Chaque aéroport a sa propre saveur, c'est comme ça. Don Mueang, le deuxième aéroport de Bangkok, goûte les vacances à pleine bouche. Le terminal Bradley de Los Angeles goûte la crème glacée. Atatürk goûte le pain, les graines de sésame et le thé. L'aéroport de Puerto Maldonado goûte l'humidité et la flûte de pan (oui, ça goûte quelque chose, dans mon univers!). L'aéroport de Paris goûte le «pétage» de coche professionnel. L'aéroport du Caire goûte l'inconfortable attente. Amsterdam Schiphol goûte le brouhaha. À l'aéroport de Denpasar, il y avait jadis naguère une boutique où l'on pouvait acheter des DVD gravés. Allô, le respect des droits d'auteur! J'avais trouvé ça plutôt hilarant. À Pékin, j'avais été surprise de trouver d'énormes terminaux pratiquement vides et, à court de produits d'hygiène féminine, j'avais demandé où je pouvais m'en procurer. On m'avait gentiment guidée.. vers l'infirmerie. (Un tampon et un plaster, c'est tellement la même chose, après tout!) À Orlando, il y a du maudit tapis dans le terminal! Du tapis! Comme si ce n'était pas salissant du tout, la moquette! L'aéroport de Mont-Joli compte probablement le contrôle de sécurité le plus assidu au monde! Je ne calcule plus le nombre de fois je me suis fait fouiller «aléatoirement» dans cet aéroport, que j'ai affectueusement surnommé l'antre du démon, et à chaque fois, c'est une mémorable expérience de taponnage. L'aéroport de Newark, lui, est juste assez petit pour qu'on s'y sente un peu à la maison. Et à Toronto Pearson, on trouve facilement de l'eau de coco, si jamais ça t'intéresse. Parce que c'est si bon, de l'eau de coco. Bref...

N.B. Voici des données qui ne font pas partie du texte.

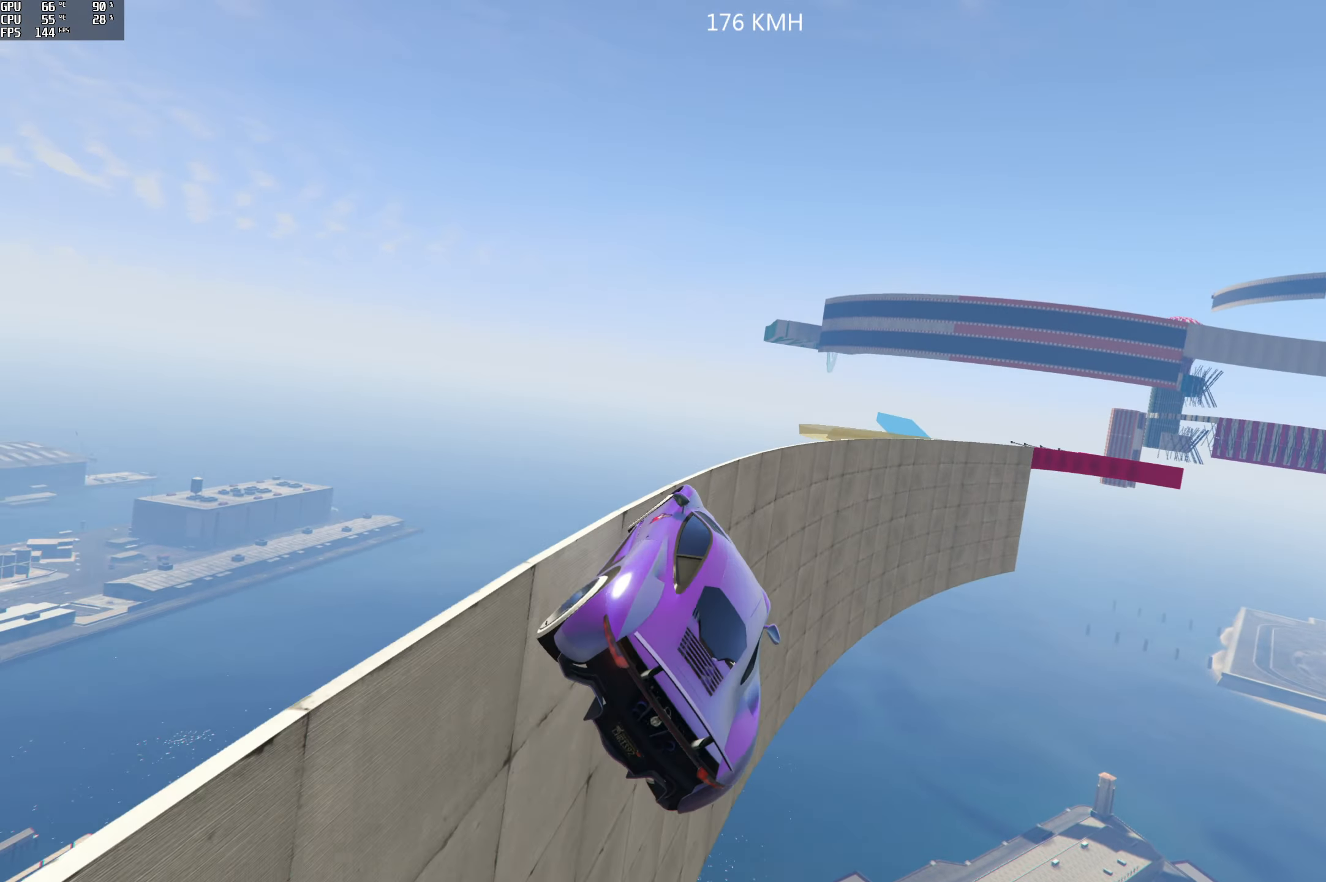
{"buttons": [], "left_stick": "left", "right_stick": "center", "events": [[350, "left_stick", "center"], [433, "left_stick", "left"]]}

Il me plait de m'installer douillettement dans un coin d'aéroport et m'y construire un camp de fortune pour y passer la nuit. J'ai l'impression de retomber en enfance et de laisser s'exprimer la gamine en moi. Ça m'est arrivé si souvent! C'est comme être à l'hôtel, mais en mille fois pire. C'est ironique que je m'y plaise tant, en fait. Je me rappelle avoir déjà essayé de dormir sur une étroite banquette de l'aéroport de Los Angeles, quand j'avais dix-huit ans. J'avais cadenassé mon sac à dos sur mon corps, comme une parano de première qualité. J'avais aussi compris à la dure, cette nuit-là, qu'il était interdit de colporter dans le terminal, après dix mille annonces crachées dans les haut-parleurs à ce propos. C'est une forme moderne du supplice de la goutte d'eau! Je me rappelle aussi avoir dormi comme un bébé sur le tapis d'un terminal à Charles-de-Gaule après un très mauvais vol, pendant que mon amie Mireille me prenait en photo à mon insu. Et une autre fois, bien calée dans un divan du lounge première classe de Air China, malade comme un chien suite à une intoxication alimentaire chopée dans un resort de Krabi. Et dans la salle de prières à l'aéroport du Caire, au cœur d'une saga de cinq reports consécutifs en trente-six heures de mon foutu vol, à cause d'une tempête de neige à Istanbul (shit happens). Mais lorsqu'on est bien, on peut dormir partout.


J'ai envie de partir. J'ai envie d'y être, là, dans un grand hall rempli d'espoir de voyage, d'ailleurs, d'évasion. J'ai envie d'être scrutée par une fille aussi tordue que je le suis et qui couchera dans un texte qu'elle a croisé une rousse fofolle un peu chubby à la bouche carmin voyageant exagérément chargée, avec son énorme sac à dos et des talons hauts aux pieds, qu'elle grignotait en solo un nacho gargantuesque en calant une Chipie au Archibald tout en épiant indiscrètement la table voisine dans le but de convertir l'image en mots dans son blog de textes trop longs.


J'ai envie de découvrir le monde, un aéroport à la fois.